After Roe (Working title)
Directors: Amber Fares, Geeta Gandbhir (US/CANADA)
After Roe explores the ongoing nationwide battle playing out after the Supreme Court left the fate of tens of millions of women in the hands of politicians across the country.

Breaking the News
Directors: Heather Courtney, Chelsea Hernandez, Princess Hairston (US)
Producer: Diane Quon
Breaking the News follows a group of women and non-binary journalists, bucking the white male status quo, to launch The 19th*—a digital news startup that asks who has been omitted from mainstream coverage and how they can be included.

Displaced 
Director: Olha Zhurba (UKRAINE)
Producer: Darya Bassel 
Displaced captures a collective portrait of Ukrainians fleeing the grindstones of war, and those who stayed and are forced to adapt to life under constant shelling.

Frontline 
Director: Alisa Kovalenko (UKRAINE)
Producer: Katarzyna Kuczyńska 
Co-producers: Monica Hellström, Valeryi Kalmykov
Frontline is a diary from the frontline of the Russian invasion of Ukraine by a director and mother turned soldier.

Hollywood Does Abortion (Working title)
Directors & Producers: Barbara Attie, Mike Attie, Janet Goldwater (US)
Producer: Eliza Licht 
Hollywood Does Abortion explores descriptions of abortion in film and television, revealing how Hollywood both reflects and distorts this safe but controversial medical procedure.

Intercepted 
Director: Oksana Karpovych (UKRAINE/CANADA)
Producer: Les Films Cosmos
Intercepted is a journey through Ukraine that reveals the banality of evil behind the Russian invasion.

Plan C
Director & Producer: Tracy Droz Tragos (US)
Plan C follows the journey of a grassroots network, with a controversial visionary at the helm, as they fight to expand access to abortion pills across the United States, and keep hope alive during a global pandemic and the fall of Roe v.

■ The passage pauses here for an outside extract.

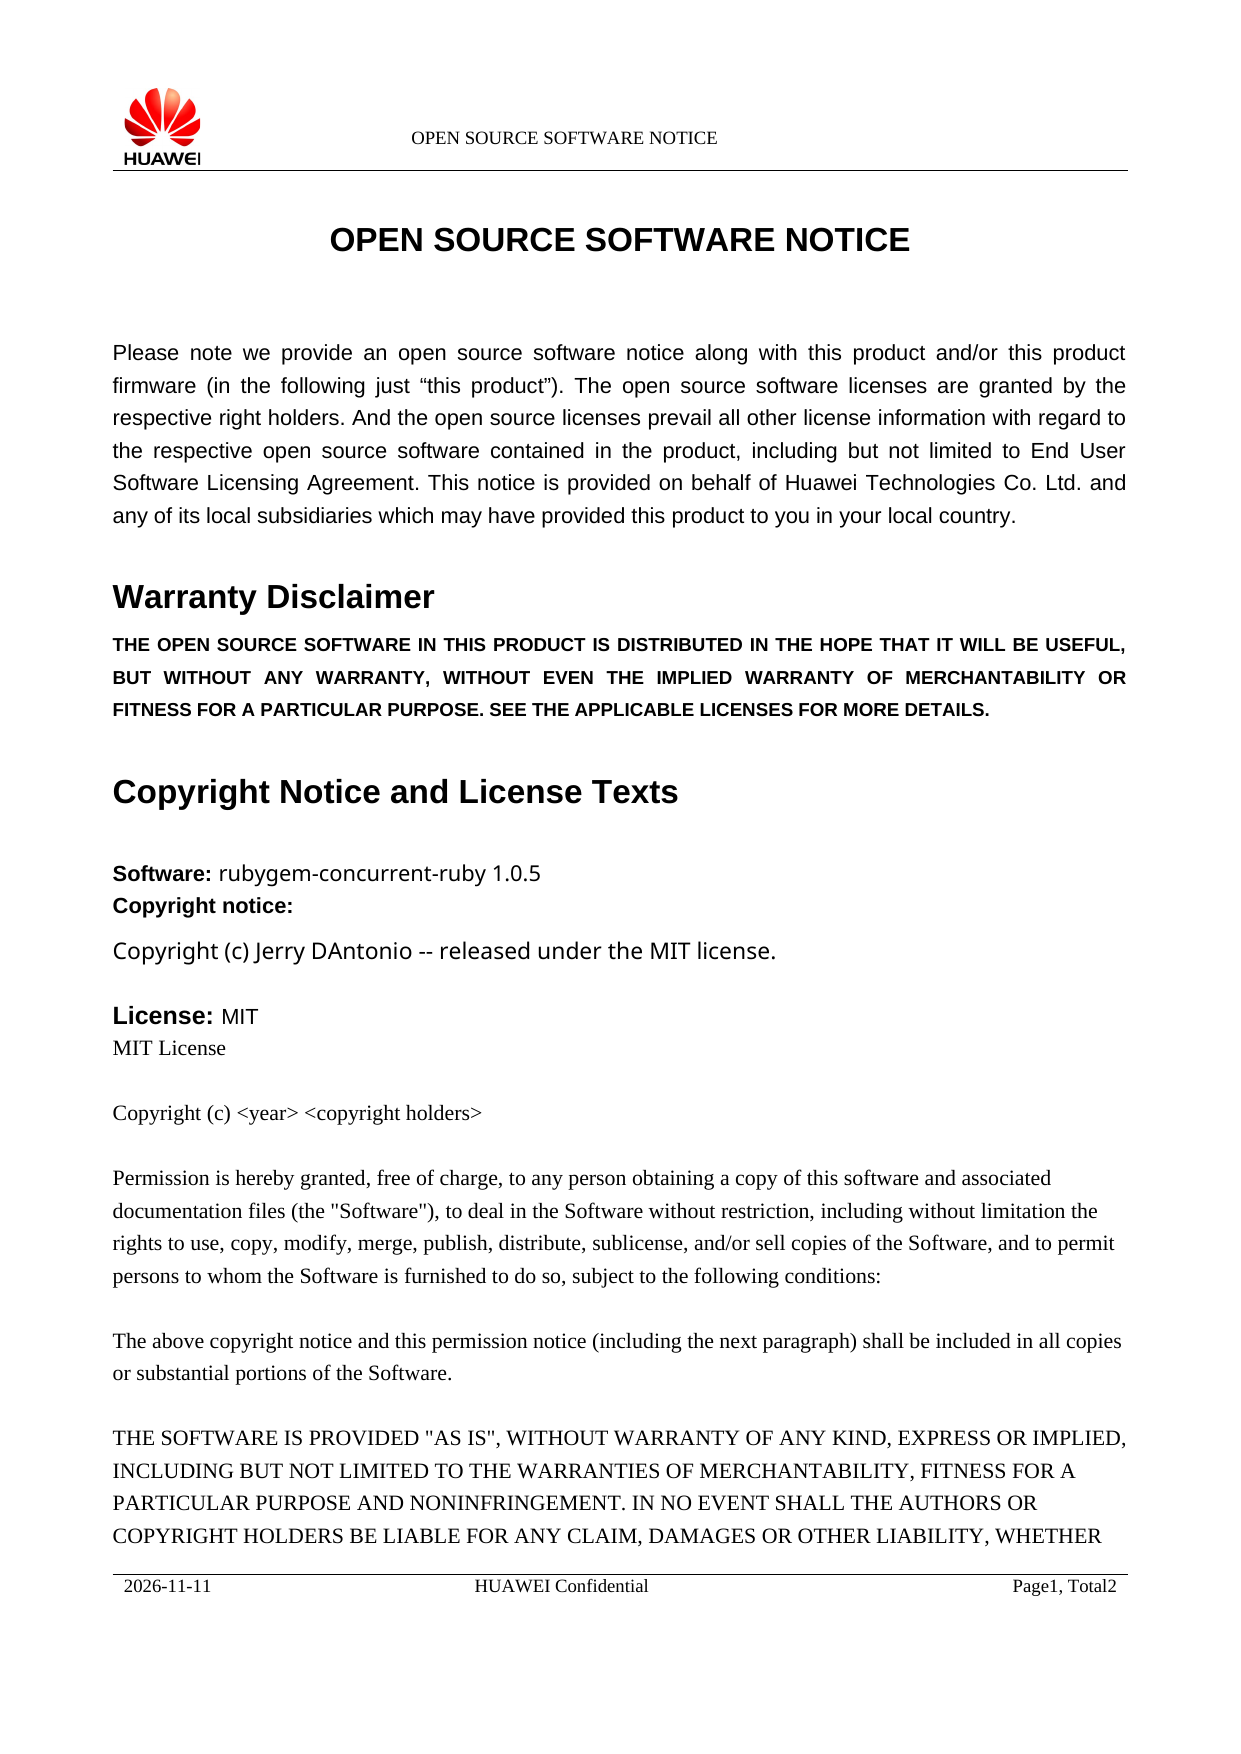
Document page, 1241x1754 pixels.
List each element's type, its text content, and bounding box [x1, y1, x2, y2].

Wade.

Razing Liberty Square 
Director: Katja Esson (GERMANY/US)
Razing Liberty Square features Miami as ground zero for sea level rise. When residents of the Liberty Square public-housing community learn about a $300-million revitalization project in 2015, they soon discover that this sudden interest comes from the fact that their neighborhood is located on the highest and driest ground in the city. Now they must prepare to fight a new form of racial injustice: climate gentrification.

Red Zone
Director: Iryna Tsilyk (UKRAINE)
Producer: Darya Bassel 
Red Zone shares Tsilyk’s very intimate and female perspective on the question—what does it mean to be a woman in the war times?

Sol in the Garden 
Directors: Emily Cohen Ibañez, Débora Souza Silva (US/COLOMBIA/BRAZIL)
Sol in the Garden features Sol—who is released from prison after 16 years of incarceration—and follows her journey as she discovers that coming into her own freedom can be as challenging as living behind bars. Through a community gardening collective of formerly incarcerated horticulturalists in East Oakland, Sol strives to recover her humanity and sense of self.

Untitled Baby Doe Film 
Director: Jessica Earnshaw (CANADA)
Producer: Holly Meehl Chapman
Untitled Baby Doe Film intimately explores the phenomena of pregnancy denial through the stories of two women, a generation apart, given life sentences for the deaths of their newborns.

Untitled Uvalde Documentary 
Director & Producer: Anayansi Prado (PANAMA/US)

Note: The parentheses next to the directors’ names indicate the directors’ country or countries of origin.